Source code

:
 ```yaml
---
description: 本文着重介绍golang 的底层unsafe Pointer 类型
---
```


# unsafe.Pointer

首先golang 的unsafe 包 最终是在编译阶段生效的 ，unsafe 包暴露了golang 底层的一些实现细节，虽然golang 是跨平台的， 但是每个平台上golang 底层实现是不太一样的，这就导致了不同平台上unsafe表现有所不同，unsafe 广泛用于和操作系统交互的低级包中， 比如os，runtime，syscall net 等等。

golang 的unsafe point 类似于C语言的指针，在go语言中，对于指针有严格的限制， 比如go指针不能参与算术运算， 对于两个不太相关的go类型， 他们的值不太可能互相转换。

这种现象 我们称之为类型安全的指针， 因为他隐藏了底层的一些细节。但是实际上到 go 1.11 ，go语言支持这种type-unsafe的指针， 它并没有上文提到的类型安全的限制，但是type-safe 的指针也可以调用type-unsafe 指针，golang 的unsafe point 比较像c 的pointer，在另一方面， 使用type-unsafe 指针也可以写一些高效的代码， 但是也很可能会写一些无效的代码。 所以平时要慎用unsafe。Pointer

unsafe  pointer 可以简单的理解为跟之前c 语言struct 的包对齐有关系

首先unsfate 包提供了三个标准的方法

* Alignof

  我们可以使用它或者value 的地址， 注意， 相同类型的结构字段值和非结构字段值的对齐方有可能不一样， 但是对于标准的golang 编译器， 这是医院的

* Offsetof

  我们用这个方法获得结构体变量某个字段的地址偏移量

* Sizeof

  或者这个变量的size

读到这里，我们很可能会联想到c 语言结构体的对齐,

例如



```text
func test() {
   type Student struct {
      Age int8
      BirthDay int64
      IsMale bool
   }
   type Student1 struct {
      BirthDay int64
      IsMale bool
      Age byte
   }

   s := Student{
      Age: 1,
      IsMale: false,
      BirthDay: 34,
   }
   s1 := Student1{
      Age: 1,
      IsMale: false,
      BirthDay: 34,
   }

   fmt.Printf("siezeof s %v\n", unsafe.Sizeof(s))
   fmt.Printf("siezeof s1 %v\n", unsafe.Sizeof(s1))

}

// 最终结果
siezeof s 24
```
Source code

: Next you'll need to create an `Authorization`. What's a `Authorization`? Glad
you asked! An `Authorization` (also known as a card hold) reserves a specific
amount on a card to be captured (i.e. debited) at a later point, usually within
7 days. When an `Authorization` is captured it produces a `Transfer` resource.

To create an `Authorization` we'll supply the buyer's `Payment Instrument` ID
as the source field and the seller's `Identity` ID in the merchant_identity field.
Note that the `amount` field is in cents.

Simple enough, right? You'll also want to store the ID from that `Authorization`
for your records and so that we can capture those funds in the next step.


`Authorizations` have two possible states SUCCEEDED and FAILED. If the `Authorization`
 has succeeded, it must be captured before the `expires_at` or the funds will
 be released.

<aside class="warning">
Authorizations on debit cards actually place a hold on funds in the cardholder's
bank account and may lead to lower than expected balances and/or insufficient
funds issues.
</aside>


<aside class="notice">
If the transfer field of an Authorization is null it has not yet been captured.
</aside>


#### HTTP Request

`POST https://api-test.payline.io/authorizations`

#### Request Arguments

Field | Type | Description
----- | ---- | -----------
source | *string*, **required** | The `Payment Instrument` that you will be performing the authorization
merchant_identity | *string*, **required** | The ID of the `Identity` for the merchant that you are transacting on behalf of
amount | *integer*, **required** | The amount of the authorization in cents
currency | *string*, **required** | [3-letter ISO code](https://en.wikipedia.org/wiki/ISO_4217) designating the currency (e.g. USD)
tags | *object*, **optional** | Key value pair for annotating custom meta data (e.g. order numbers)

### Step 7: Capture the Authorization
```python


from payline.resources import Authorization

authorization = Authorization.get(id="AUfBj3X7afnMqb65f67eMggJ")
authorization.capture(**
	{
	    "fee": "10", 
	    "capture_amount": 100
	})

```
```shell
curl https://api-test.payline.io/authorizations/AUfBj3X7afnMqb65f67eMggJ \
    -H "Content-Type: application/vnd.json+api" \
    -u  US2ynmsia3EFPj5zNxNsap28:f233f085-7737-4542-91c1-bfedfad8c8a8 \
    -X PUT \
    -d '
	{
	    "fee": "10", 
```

WHAT IS EXPECTED = Note every line of the entries in which "aside" appears, and copy it down.

ANSWER BOX =
<aside class="warning">
</aside>
<aside class="notice">
</aside>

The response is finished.